● **What you will do**: Down to the last line, print the data that follows exactly, without its pictures.

Content starts

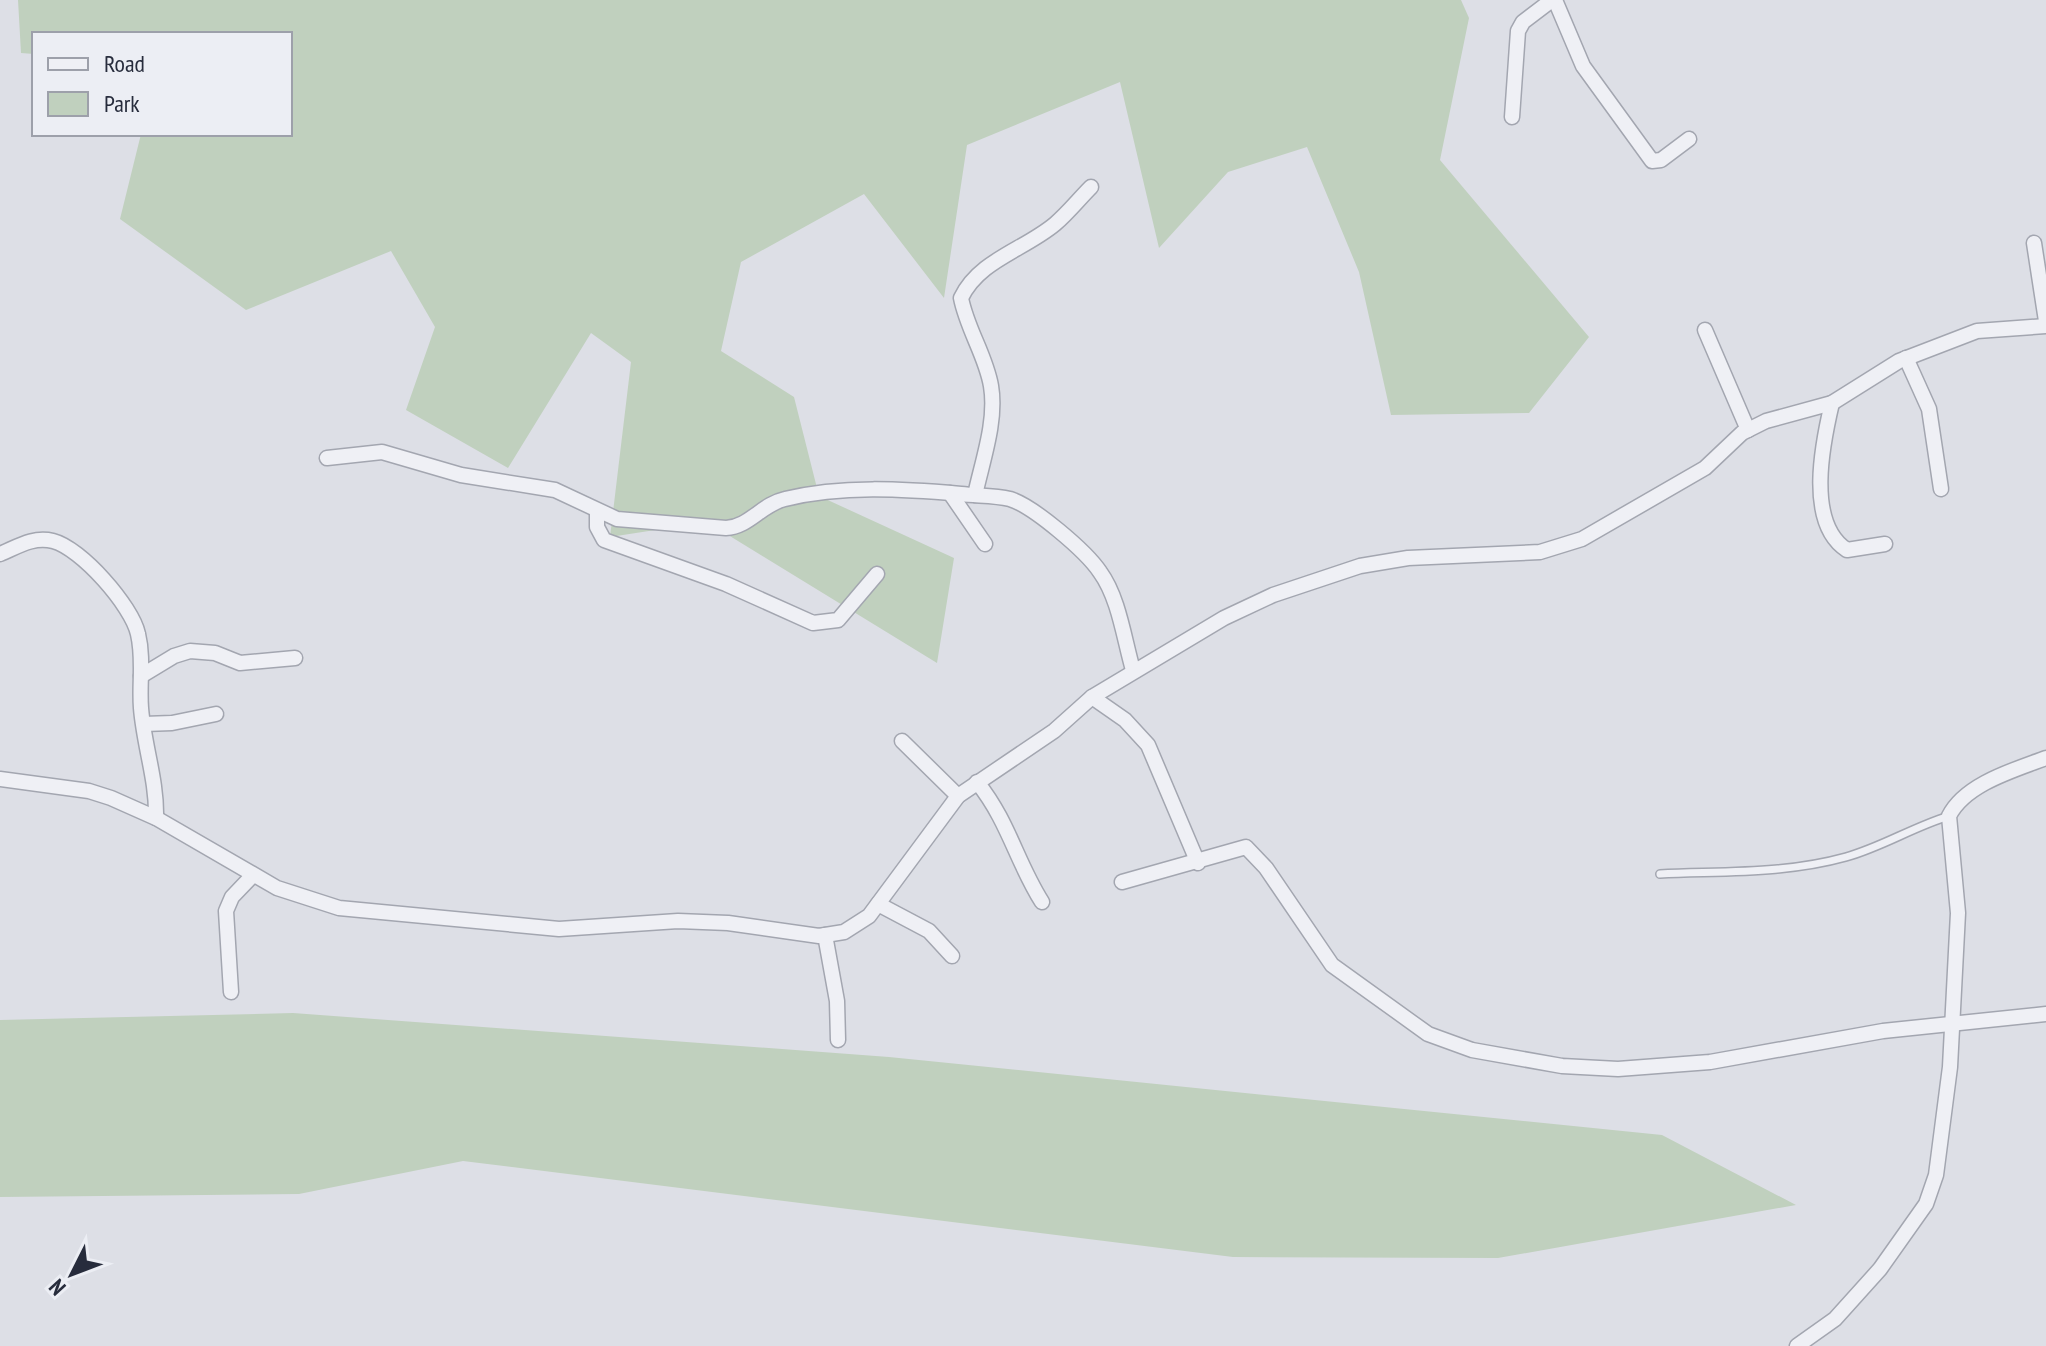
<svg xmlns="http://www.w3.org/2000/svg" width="2046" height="1346" font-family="'PT Sans Narrow',sans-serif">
<rect width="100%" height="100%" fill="#dddfe6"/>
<g fill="#c0d0be">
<polygon points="18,0 1461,0 1469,18 1440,160 1589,337 1529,413 1391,415 1359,272 1307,147 1228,172 1159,248 1120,82 967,145 944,298 864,194 741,262 721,351 794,397 819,496 954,558 937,663 707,522 610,537 631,362 591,333 508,468 406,410 435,327 391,251 246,310 120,219 141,134 290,134 290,34 34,34 34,54 21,53"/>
<polygon points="293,1013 889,1057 1662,1135 1796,1205 1498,1258 1233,1257 463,1161 299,1194 0,1197 0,1020"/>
</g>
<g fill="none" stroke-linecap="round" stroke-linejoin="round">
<defs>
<path id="lane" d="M1660 874C1723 871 1785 874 1846 857 1882 847 1913 827 1949 816"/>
<g id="street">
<polyline points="1555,0 1583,66 1652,161 1661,160 1689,139"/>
<polyline points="1512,117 1518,31 1523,22 1552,0"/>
<polyline points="2034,243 2046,321"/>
<polyline points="1705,330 1748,430"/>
<polyline points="1906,358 1929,409 1941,489"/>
<path d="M1832 403C1823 441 1805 523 1847 550L1885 544"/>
<path d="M327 458 382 452 461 475 555 490 617 519 726 528C749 527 762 504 785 499 842 485 903 489 961 494 977 496 994 495 1010 499 1033 506 1086 551 1100 572 1119 598 1124 639 1133 670"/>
<polyline points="950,493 985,544"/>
<path d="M975 495C982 462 997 421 991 386 986 356 967 329 961 298 979 260 1024 250 1055 224 1068 213 1079 199 1091 187"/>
<polyline points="597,511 597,527 604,540 726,584 813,623 838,620 877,574"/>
<path d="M0 554C17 547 33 536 53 541 81 548 132 606 138 634 144 659 139 684 141 708 144 746 157 780 156 818"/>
<polyline points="141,676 174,656 190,651 215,653 240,663 295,658"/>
<polyline points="1092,697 1125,720 1148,745 1198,863"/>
<polyline points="144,724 172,723 216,714"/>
<polyline points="902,741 958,796"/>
<polyline points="0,779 89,791 111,798 156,818 277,888 339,908 559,929 678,921 728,923 819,936 844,932 869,916 958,796 1054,731 1092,697 1224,618 1273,595 1360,566 1408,558 1540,552 1582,539 1705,468 1742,433 1766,421 1832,403 1899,361 1977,331 2046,326"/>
<path d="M977 782C1009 822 1016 861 1042 902"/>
<polyline points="1122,882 1246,847 1266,868 1332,965 1428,1034 1472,1050 1562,1066 1618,1069 1710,1062 1883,1031 2046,1014"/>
<polyline points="878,904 929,931 952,956"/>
<polyline points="825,935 837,1001 838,1040"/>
<polyline points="231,992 226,911 232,897 252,876"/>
<path d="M1797 1346 1835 1319 1880 1269 1926 1204 1936 1175 1950 1067 1958 913 1949 816C1965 784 2014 770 2046 758"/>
</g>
</defs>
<use href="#lane" stroke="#a3a6b0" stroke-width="10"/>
<use href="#street" stroke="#a3a6b0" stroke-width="17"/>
<use href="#lane" stroke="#eff0f5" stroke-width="7"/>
<use href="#street" stroke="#eff0f5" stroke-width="14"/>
</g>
<rect x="32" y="32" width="260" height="104" fill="#eceef4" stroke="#9da0aa" stroke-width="2"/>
<rect x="48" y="58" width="40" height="12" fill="#eff0f5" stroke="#9da0aa" stroke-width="2"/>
<text x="104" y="72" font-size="24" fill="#272c3c">Road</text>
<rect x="48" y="92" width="40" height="24" fill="#c0d0be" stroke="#9da0aa" stroke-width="2"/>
<text x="104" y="112" font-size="24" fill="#272c3c">Park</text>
<g transform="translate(72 1274) rotate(228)" stroke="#eceef4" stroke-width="6" paint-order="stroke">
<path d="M0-6L14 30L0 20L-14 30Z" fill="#272c3c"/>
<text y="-12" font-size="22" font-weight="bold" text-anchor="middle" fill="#272c3c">N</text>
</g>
</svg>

Content ends

● **Exercise answer**:
<svg xmlns="http://www.w3.org/2000/svg" width="2046" height="1346" font-family="'PT Sans Narrow',sans-serif">
<rect width="100%" height="100%" fill="#dddfe6"/>
<g fill="#c0d0be">
<polygon points="18,0 1461,0 1469,18 1440,160 1589,337 1529,413 1391,415 1359,272 1307,147 1228,172 1159,248 1120,82 967,145 944,298 864,194 741,262 721,351 794,397 819,496 954,558 937,663 707,522 610,537 631,362 591,333 508,468 406,410 435,327 391,251 246,310 120,219 141,134 290,134 290,34 34,34 34,54 21,53"/>
<polygon points="293,1013 889,1057 1662,1135 1796,1205 1498,1258 1233,1257 463,1161 299,1194 0,1197 0,1020"/>
</g>
<g fill="none" stroke-linecap="round" stroke-linejoin="round">
<defs>
<path id="lane" d="M1660 874C1723 871 1785 874 1846 857 1882 847 1913 827 1949 816"/>
<g id="street">
<polyline points="1555,0 1583,66 1652,161 1661,160 1689,139"/>
<polyline points="1512,117 1518,31 1523,22 1552,0"/>
<polyline points="2034,243 2046,321"/>
<polyline points="1705,330 1748,430"/>
<polyline points="1906,358 1929,409 1941,489"/>
<path d="M1832 403C1823 441 1805 523 1847 550L1885 544"/>
<path d="M327 458 382 452 461 475 555 490 617 519 726 528C749 527 762 504 785 499 842 485 903 489 961 494 977 496 994 495 1010 499 1033 506 1086 551 1100 572 1119 598 1124 639 1133 670"/>
<polyline points="950,493 985,544"/>
<path d="M975 495C982 462 997 421 991 386 986 356 967 329 961 298 979 260 1024 250 1055 224 1068 213 1079 199 1091 187"/>
<polyline points="597,511 597,527 604,540 726,584 813,623 838,620 877,574"/>
<path d="M0 554C17 547 33 536 53 541 81 548 132 606 138 634 144 659 139 684 141 708 144 746 157 780 156 818"/>
<polyline points="141,676 174,656 190,651 215,653 240,663 295,658"/>
<polyline points="1092,697 1125,720 1148,745 1198,863"/>
<polyline points="144,724 172,723 216,714"/>
<polyline points="902,741 958,796"/>
<polyline points="0,779 89,791 111,798 156,818 277,888 339,908 559,929 678,921 728,923 819,936 844,932 869,916 958,796 1054,731 1092,697 1224,618 1273,595 1360,566 1408,558 1540,552 1582,539 1705,468 1742,433 1766,421 1832,403 1899,361 1977,331 2046,326"/>
<path d="M977 782C1009 822 1016 861 1042 902"/>
<polyline points="1122,882 1246,847 1266,868 1332,965 1428,1034 1472,1050 1562,1066 1618,1069 1710,1062 1883,1031 2046,1014"/>
<polyline points="878,904 929,931 952,956"/>
<polyline points="825,935 837,1001 838,1040"/>
<polyline points="231,992 226,911 232,897 252,876"/>
<path d="M1797 1346 1835 1319 1880 1269 1926 1204 1936 1175 1950 1067 1958 913 1949 816C1965 784 2014 770 2046 758"/>
</g>
</defs>
<use href="#lane" stroke="#a3a6b0" stroke-width="10"/>
<use href="#street" stroke="#a3a6b0" stroke-width="17"/>
<use href="#lane" stroke="#eff0f5" stroke-width="7"/>
<use href="#street" stroke="#eff0f5" stroke-width="14"/>
</g>
<rect x="32" y="32" width="260" height="104" fill="#eceef4" stroke="#9da0aa" stroke-width="2"/>
<rect x="48" y="58" width="40" height="12" fill="#eff0f5" stroke="#9da0aa" stroke-width="2"/>
<text x="104" y="72" font-size="24" fill="#272c3c">Road</text>
<rect x="48" y="92" width="40" height="24" fill="#c0d0be" stroke="#9da0aa" stroke-width="2"/>
<text x="104" y="112" font-size="24" fill="#272c3c">Park</text>
<g transform="translate(72 1274) rotate(228)" stroke="#eceef4" stroke-width="6" paint-order="stroke">
<path d="M0-6L14 30L0 20L-14 30Z" fill="#272c3c"/>
<text y="-12" font-size="22" font-weight="bold" text-anchor="middle" fill="#272c3c">N</text>
</g>
</svg>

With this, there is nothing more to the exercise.